Museum volunteers gave his lab access to a large demographic cross-section of the Houston area that included people of different ethnicity, age, sex and education. Contreras-Vidal and Robleto began working together shortly after their first meeting.“We started thinking about an experiment that would combine our expertise,” Contreras-Vidal says. “I wanted to get the data points to start looking at what makes a person unique, at least in the context of aesthetic experience, and he was interested in the differences in how people react to art.”
Off-Beat Installations
In early 2016, Contreras-Vidal’s laboratory will begin to study a single artist at work, capturing Jo Ann Fleischhauer’s brain activity via electroencephalography (EEG) as she creates a large-scale installation piece. Fleischhauer creates these installations for “off-beat,” nontraditional spaces like a biomedical engineering building, a grove of trees, or a Victorian house. In fact, she was the artist-in-residence at the University of Texas Health Science Center’s Department of Nanomedicine and Biomedical Engineering from 2010 to 2012.
For her next project, she’ll wear a 3D-printed headset fitted with 64 sensors for 12-18 months. The headset, which she’ll wear for as many as eight hours a day, will track brain activity as she thinks about, designs and produces an architectural structure. The residency and her upcoming collaboration have her thinking about whether the thoughts of artists and engineers differ as they go about their work. “Is there a true intersection between art and science?” she asks. “I don’t know.

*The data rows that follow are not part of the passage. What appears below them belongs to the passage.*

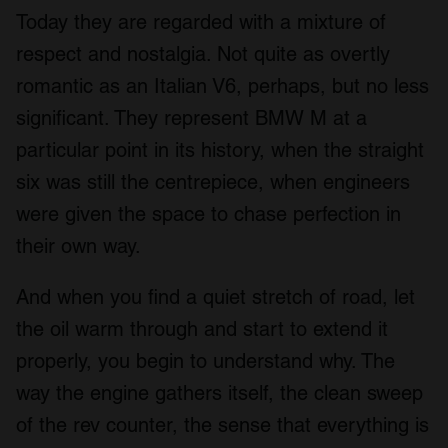
Today they are regarded with a mixture of
respect and nostalgia. Not quite as overtly
romantic as an Italian V6, perhaps, but no less
significant. They represent BMW M at a
particular point in its history, when the straight
six was still the centrepiece, when engineers
were given the space to chase perfection in
their own way.
And when you find a quiet stretch of road, let
the oil warm through and start to extend it
properly, you begin to understand why. The
way the engine gathers itself, the clean sweep
of the rev counter, the sense that everything is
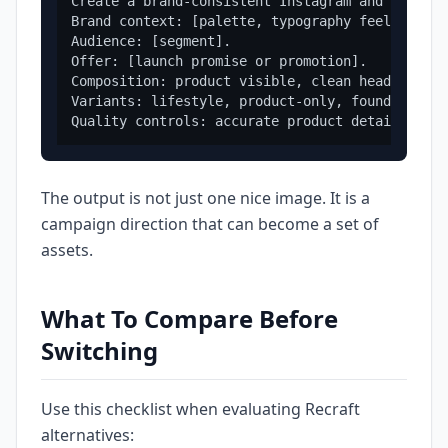
Create a brand-consistent Instagram and Faceboo
Brand context: [palette, typography feel, tone,
Audience: [segment].

Offer: [launch promise or promotion].

Composition: product visible, clean headline sp
Variants: lifestyle, product-only, founder-led,
The output is not just one nice image. It is a
campaign direction that can become a set of
assets.
What To Compare Before
Switching
Use this checklist when evaluating Recraft
alternatives:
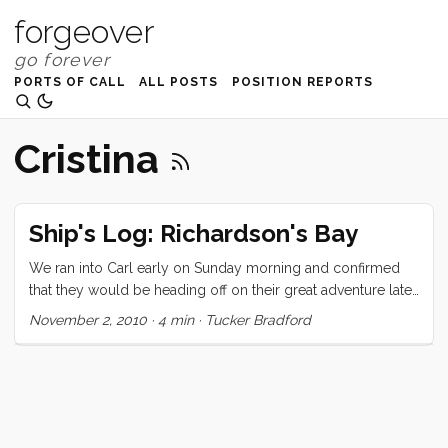
forgeover
PORTS OF CALL
ALL POSTS
POSITION REPORTS
Cristina
Ship's Log: Richardson's Bay
We ran into Carl early on Sunday morning and confirmed
that they would be heading off on their great adventure later
that day. We were planning to go sailing too, and agreed to
November 2, 2010
·
4 min
·
Tucker Bradford
see them off. I had seen Chris and Lisa working on their
Ranger 26 earlier in the morning, and we decided to invite
them to come along. The day started wonderfully. There
was just a puff of air but the sky was blue, the clouds were
high and the conversation was easy and light. Around the
end of the Berkeley Pier both boats decided to motor until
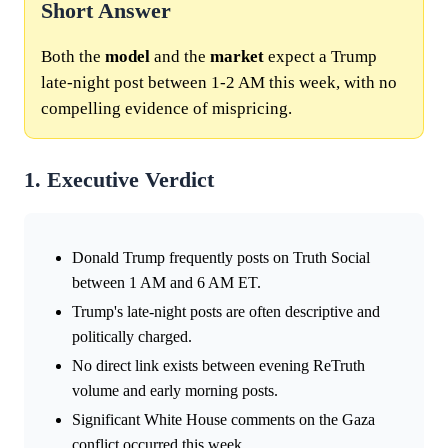
Short Answer
Both the
model
and the
market
expect a Trump
late-night post between 1-2 AM this week, with no
compelling evidence of mispricing.
1. Executive Verdict
Donald Trump frequently posts on Truth Social
between 1 AM and 6 AM ET.
Trump's late-night posts are often descriptive and
politically charged.
No direct link exists between evening ReTruth
volume and early morning posts.
Significant White House comments on the Gaza
conflict occurred this week.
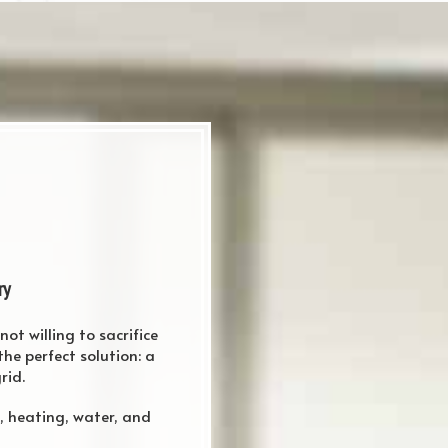
ry
ot willing to sacrifice
he perfect solution: a
rid.
i, heating, water, and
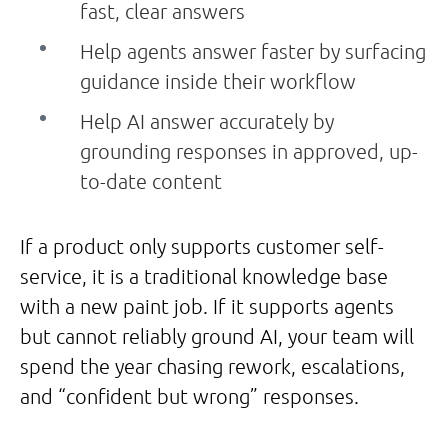
fast, clear answers
Help agents answer faster by surfacing
guidance inside their workflow
Help AI answer accurately by
grounding responses in approved, up-
to-date content
If a product only supports customer self-
service, it is a traditional knowledge base
with a new paint job. If it supports agents
but cannot reliably ground AI, your team will
spend the year chasing rework, escalations,
and “confident but wrong” responses.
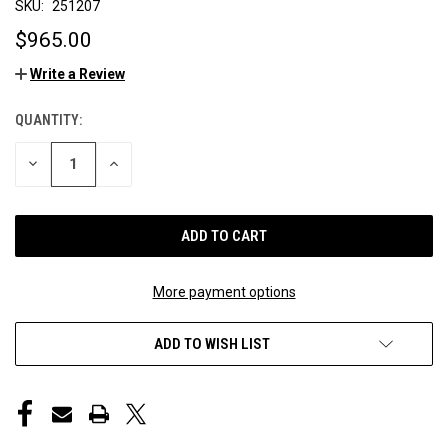
SKU:
251207
$965.00
Write a Review
QUANTITY:
CURRENT
STOCK:
DECREASE
INCREASE
QUANTITY
QUANTITY
OF
OF
UNDEFINED
UNDEFINED
More payment options
ADD TO WISH LIST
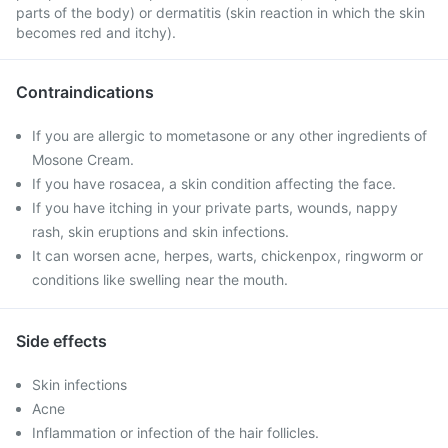
parts of the body) or dermatitis (skin reaction in which the skin
becomes red and itchy).
Contraindications
If you are allergic to mometasone or any other ingredients of
Mosone Cream.
If you have rosacea, a skin condition affecting the face.
If you have itching in your private parts, wounds, nappy
rash, skin eruptions and skin infections.
It can worsen acne, herpes, warts, chickenpox, ringworm or
conditions like swelling near the mouth.
Side effects
Skin infections
Acne
Inflammation or infection of the hair follicles.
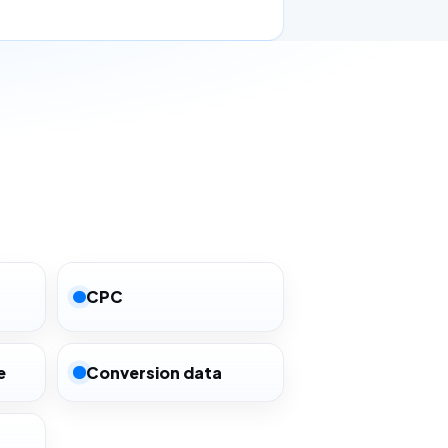
CPC
e
Conversion data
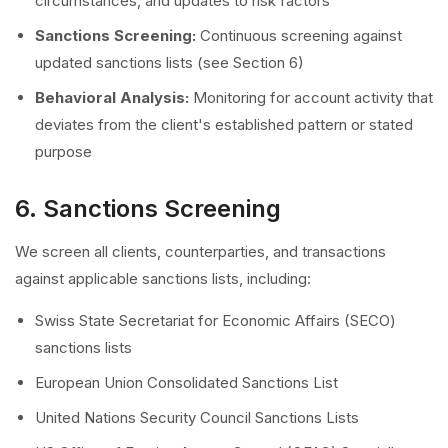
circumstances, and updates to risk factors
Sanctions Screening:
Continuous screening against
updated sanctions lists (see Section 6)
Behavioral Analysis:
Monitoring for account activity that
deviates from the client's established pattern or stated
purpose
6. Sanctions Screening
We screen all clients, counterparties, and transactions
against applicable sanctions lists, including:
Swiss State Secretariat for Economic Affairs (SECO)
sanctions lists
European Union Consolidated Sanctions List
United Nations Security Council Sanctions Lists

I find that scientists think a little differently than artists do.”
After learning of his earlier work, Fleischhauer approached Contreras-Vidal about studying the long-term artistic process. She too was curious to learn about how the act of creation influences neural activity, or vice versa. She hopes the brain activity monitor will capture her “a-ha” moment—that instant when her ideas come together and she finds clarity. Doing so may help others, including those who will use the brain-interface devices the University of Houston lab hopes to develop.
Art and Engineering Intertwined
Osamu Kobayashi's art mimics his work and interests as a mechanical engineer. For him, art and engineering cannot be teased apart. His projects call upon both sets of skills. “Everything is art; everything is engineering. I can never separate them,” Kobayashi says. Even when making small objects, he applies the same process he would use in engineering. “It's step-by-step and involves doing many tests and making prototypes.”

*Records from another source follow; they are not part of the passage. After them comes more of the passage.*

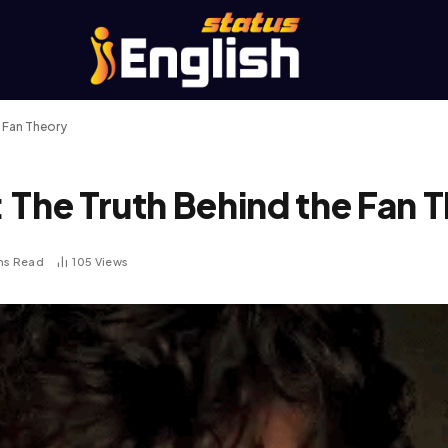
e Fan Theory
 The Truth Behind the Fan 
ns Read
105
Views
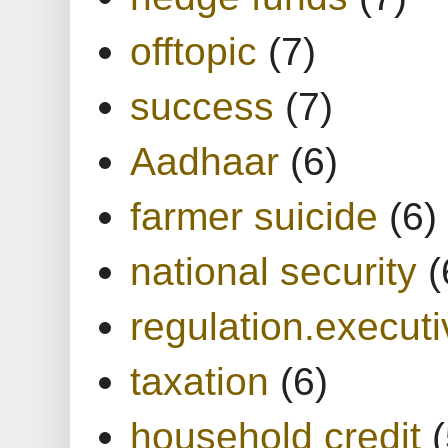
offtopic
(7)
success
(7)
Aadhaar
(6)
farmer suicide
(6)
national security
(
regulation.executi
taxation
(6)
household credit
(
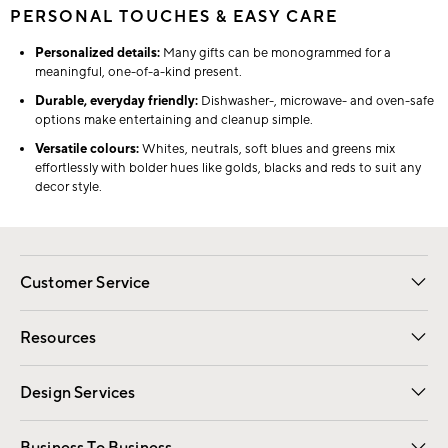
PERSONAL TOUCHES & EASY CARE
Personalized details:
Many gifts can be monogrammed for a
meaningful, one-of-a-kind present.
Durable, everyday friendly:
Dishwasher-, microwave- and oven-safe
options make entertaining and cleanup simple.
Versatile colours:
Whites, neutrals, soft blues and greens mix
effortlessly with bolder hues like golds, blacks and reds to suit any
decor style.
Customer Service
Contact Us
Track Your Order
Shipping Information
Email Preferences
Returns
Resources
Gift Cards
Registry
Design Services
Free Interior Design
Room Planner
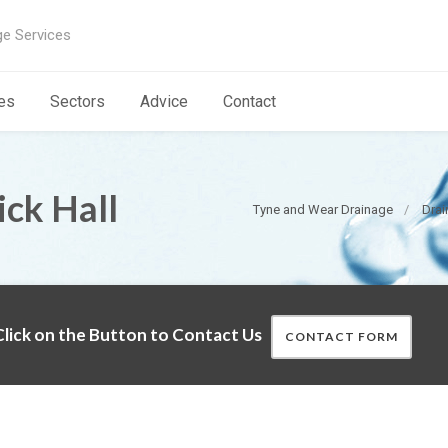
ge Services
es
Sectors
Advice
Contact
ick Hall
Tyne and Wear Drainage
Drai
lick on the Button to Contact Us
CONTACT FORM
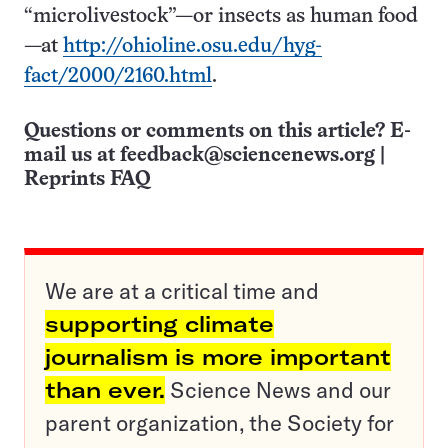
“microlivestock”—or insects as human food
—at
http://ohioline.osu.edu/hyg-
fact/2000/2160.html
.
Questions or comments on this article? E-
mail us at
feedback@sciencenews.org
|
Reprints FAQ
We are at a critical time and
supporting climate
journalism is more important
than ever.
Science News and our
parent organization, the Society for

He’s currently at work on a small kinetic sculpture inspired by the Dutch artist Theo Jansen, who creates Strandbeest, which are large objects made from PVC that are able to move on their own. Kobayashi’s own “beest” is the very opposite of large: his beest’s universal joint is 0.65 millimeters in diameter. “The width of the pair of legs is only about 8 millimeters and my beest will have five pair of legs and it will walk, if it goes according to my plan,” he says. No tools exist for handwork at this scale, nor do standard methods of craftsmanship. Kobayashi develops his own techniques and makes his own tools.

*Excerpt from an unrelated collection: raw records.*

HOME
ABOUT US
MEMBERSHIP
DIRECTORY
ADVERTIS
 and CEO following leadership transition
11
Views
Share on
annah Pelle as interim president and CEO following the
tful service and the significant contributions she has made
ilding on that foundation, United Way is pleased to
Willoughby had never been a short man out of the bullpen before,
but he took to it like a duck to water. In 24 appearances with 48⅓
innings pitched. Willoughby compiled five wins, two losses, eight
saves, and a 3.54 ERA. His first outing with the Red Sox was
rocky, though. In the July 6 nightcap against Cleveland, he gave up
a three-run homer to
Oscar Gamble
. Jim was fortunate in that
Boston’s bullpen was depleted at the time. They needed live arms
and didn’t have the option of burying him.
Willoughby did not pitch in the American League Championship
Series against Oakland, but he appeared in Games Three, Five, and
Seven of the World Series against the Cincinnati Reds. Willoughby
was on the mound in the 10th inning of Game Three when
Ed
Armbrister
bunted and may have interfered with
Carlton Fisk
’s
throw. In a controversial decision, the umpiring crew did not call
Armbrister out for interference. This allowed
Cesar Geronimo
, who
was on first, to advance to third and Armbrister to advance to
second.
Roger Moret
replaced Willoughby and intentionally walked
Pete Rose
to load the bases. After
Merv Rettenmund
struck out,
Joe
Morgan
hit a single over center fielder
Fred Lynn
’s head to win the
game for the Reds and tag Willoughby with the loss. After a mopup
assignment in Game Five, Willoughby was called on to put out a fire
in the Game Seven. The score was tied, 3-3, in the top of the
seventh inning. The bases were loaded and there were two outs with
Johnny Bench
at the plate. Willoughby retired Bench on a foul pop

Art and engineering also are intertwined for Hinman, the blast engineering consultancy president. “I work with people who have been educated in places other than the United States,” she says. Something about the way Eastern Europeans were taught engineering, it’s almost taught as a creative process, she says.
“I think in the United States, somehow we’ve beaten the artistry out of our engineers. Other cultures have not.” Like other engineers and artists, ideas excite her. That’s how she expresses creativity in her work. “I dwell in the realm of creative ideas which is, in art, very similar.”
The same may be true of many engineers, she says, whether they actively think about it as creative expression or not.